*** Opening of Provided data ***

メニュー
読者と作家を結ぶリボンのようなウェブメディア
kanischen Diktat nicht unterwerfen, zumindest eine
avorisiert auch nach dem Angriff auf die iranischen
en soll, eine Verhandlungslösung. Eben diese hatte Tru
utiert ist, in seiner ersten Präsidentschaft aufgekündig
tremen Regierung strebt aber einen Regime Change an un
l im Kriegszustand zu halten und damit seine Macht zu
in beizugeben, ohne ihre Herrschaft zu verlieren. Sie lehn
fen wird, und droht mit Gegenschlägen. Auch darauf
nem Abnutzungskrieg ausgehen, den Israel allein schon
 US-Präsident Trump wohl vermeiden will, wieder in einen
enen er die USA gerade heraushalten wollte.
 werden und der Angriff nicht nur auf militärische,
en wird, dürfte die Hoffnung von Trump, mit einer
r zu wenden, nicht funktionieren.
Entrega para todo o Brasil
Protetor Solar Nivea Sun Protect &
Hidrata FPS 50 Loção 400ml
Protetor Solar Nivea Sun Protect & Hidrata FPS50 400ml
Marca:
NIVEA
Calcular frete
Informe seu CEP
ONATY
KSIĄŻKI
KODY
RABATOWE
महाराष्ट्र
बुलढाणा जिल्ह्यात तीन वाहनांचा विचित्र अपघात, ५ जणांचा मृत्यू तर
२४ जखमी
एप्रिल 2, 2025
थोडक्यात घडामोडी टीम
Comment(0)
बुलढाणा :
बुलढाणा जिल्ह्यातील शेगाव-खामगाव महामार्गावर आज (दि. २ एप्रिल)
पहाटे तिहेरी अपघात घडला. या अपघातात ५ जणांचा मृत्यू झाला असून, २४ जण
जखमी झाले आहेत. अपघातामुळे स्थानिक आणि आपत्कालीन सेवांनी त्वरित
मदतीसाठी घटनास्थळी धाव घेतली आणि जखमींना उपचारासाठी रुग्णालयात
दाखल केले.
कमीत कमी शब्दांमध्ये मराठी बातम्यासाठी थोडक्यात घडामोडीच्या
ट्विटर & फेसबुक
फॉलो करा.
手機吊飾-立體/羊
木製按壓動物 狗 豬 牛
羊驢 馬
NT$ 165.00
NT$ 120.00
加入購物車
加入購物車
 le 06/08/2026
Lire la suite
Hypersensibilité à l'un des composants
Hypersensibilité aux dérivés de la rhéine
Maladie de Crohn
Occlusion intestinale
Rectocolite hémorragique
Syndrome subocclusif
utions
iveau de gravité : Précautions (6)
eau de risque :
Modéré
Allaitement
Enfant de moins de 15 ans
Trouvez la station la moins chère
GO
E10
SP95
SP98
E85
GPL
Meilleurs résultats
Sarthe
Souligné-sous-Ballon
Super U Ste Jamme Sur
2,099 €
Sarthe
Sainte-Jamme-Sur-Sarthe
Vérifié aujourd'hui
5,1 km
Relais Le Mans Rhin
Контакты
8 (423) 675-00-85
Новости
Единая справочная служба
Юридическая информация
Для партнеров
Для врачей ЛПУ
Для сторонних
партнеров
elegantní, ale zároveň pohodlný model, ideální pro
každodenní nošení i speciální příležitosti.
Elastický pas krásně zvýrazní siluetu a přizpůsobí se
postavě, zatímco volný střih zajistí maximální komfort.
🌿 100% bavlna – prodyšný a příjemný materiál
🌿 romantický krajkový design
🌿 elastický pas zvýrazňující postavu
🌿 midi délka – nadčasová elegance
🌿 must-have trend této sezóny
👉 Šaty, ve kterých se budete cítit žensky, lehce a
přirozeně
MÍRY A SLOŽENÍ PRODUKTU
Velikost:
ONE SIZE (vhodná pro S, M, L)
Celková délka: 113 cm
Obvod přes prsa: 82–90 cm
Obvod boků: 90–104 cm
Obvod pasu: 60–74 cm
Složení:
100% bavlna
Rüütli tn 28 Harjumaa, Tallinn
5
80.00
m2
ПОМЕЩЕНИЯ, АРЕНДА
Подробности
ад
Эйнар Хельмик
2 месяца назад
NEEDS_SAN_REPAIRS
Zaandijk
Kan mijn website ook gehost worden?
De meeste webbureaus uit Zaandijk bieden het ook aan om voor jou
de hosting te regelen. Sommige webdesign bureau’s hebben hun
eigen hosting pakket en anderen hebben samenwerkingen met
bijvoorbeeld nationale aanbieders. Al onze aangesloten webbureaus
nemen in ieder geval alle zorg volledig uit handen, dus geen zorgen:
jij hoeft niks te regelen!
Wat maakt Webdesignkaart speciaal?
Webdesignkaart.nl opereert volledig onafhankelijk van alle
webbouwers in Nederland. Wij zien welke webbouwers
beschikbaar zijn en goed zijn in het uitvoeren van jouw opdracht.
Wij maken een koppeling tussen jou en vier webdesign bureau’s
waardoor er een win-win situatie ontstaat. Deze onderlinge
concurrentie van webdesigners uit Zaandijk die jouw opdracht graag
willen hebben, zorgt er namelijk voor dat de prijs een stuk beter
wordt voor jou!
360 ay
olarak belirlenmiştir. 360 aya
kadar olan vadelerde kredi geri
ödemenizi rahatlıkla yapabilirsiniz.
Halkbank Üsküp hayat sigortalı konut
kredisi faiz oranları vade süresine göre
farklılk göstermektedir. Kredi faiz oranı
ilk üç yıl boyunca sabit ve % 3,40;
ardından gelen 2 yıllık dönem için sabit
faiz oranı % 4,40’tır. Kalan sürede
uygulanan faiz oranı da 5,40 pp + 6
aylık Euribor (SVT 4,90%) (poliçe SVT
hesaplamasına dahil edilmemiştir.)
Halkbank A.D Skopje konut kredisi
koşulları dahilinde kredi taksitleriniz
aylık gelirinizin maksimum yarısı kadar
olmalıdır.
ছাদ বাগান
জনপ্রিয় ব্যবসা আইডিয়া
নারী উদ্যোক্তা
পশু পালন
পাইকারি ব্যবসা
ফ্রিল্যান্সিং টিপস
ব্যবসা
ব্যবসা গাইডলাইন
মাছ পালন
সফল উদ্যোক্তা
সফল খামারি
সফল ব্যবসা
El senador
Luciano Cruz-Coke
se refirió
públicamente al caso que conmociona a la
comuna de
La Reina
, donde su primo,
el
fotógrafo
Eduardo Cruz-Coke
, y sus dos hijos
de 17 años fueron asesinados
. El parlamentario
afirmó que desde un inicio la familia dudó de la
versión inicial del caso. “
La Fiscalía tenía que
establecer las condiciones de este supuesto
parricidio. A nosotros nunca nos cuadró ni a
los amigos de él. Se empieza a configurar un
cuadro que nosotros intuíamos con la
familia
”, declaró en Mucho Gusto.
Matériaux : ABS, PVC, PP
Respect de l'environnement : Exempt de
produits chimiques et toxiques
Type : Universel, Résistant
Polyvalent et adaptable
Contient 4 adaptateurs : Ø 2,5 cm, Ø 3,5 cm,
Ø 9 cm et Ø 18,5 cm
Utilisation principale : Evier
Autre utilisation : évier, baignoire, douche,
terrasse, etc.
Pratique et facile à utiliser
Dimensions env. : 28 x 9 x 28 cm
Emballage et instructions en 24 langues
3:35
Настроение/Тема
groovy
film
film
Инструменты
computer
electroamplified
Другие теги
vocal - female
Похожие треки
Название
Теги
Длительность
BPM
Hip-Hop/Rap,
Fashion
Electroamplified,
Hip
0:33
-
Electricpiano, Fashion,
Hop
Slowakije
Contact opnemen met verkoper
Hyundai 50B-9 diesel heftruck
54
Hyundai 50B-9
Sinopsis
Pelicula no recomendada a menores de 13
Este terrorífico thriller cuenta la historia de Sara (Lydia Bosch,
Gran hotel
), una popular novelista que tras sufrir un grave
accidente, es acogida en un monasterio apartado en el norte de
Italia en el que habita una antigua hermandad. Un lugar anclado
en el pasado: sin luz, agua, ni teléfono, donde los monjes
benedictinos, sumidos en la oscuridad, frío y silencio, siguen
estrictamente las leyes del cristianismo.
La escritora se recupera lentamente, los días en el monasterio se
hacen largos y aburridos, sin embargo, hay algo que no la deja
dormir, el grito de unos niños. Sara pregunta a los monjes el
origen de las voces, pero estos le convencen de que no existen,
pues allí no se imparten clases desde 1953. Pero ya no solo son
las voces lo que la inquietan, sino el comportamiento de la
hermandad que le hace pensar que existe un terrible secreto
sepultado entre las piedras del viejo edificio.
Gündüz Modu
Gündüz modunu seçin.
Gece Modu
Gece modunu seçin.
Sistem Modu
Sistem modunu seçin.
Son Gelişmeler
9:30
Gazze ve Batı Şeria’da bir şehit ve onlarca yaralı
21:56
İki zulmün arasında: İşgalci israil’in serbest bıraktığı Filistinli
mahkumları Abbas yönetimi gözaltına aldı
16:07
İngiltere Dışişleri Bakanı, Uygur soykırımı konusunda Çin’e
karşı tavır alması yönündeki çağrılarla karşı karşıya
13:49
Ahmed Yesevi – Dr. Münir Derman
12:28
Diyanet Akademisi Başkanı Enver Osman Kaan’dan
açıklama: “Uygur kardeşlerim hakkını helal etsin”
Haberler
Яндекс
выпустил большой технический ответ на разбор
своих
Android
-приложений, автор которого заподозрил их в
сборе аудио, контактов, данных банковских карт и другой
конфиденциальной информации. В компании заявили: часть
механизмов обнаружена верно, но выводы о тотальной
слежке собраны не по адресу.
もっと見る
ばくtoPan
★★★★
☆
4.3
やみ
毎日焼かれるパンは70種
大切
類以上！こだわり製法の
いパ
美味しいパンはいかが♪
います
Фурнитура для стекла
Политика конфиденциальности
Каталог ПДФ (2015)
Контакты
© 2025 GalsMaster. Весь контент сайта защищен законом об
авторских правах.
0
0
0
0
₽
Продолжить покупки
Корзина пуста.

*** Close of Provided data ***

Task instructions: Please, from the entries above, set down exactly the lines from the one containing "Protetor Solar Nivea Sun Protect & Hidrata" through the one containing "Enfant de moins de 15 ans", and only those.

Result of this exercise:
Protetor Solar Nivea Sun Protect & Hidrata FPS50 400ml
Marca:
NIVEA
Calcular frete
Informe seu CEP
ONATY
KSIĄŻKI
KODY
RABATOWE
महाराष्ट्र
बुलढाणा जिल्ह्यात तीन वाहनांचा विचित्र अपघात, ५ जणांचा मृत्यू तर
२४ जखमी
एप्रिल 2, 2025
थोडक्यात घडामोडी टीम
Comment(0)
बुलढाणा :
बुलढाणा जिल्ह्यातील शेगाव-खामगाव महामार्गावर आज (दि. २ एप्रिल)
पहाटे तिहेरी अपघात घडला. या अपघातात ५ जणांचा मृत्यू झाला असून, २४ जण
जखमी झाले आहेत. अपघातामुळे स्थानिक आणि आपत्कालीन सेवांनी त्वरित
मदतीसाठी घटनास्थळी धाव घेतली आणि जखमींना उपचारासाठी रुग्णालयात
दाखल केले.
कमीत कमी शब्दांमध्ये मराठी बातम्यासाठी थोडक्यात घडामोडीच्या
ट्विटर & फेसबुक
फॉलो करा.
手機吊飾-立體/羊
木製按壓動物 狗 豬 牛
羊驢 馬
NT$ 165.00
NT$ 120.00
加入購物車
加入購物車
 le 06/08/2026
Lire la suite
Hypersensibilité à l'un des composants
Hypersensibilité aux dérivés de la rhéine
Maladie de Crohn
Occlusion intestinale
Rectocolite hémorragique
Syndrome subocclusif
utions
iveau de gravité : Précautions (6)
eau de risque :
Modéré
Allaitement
Enfant de moins de 15 ans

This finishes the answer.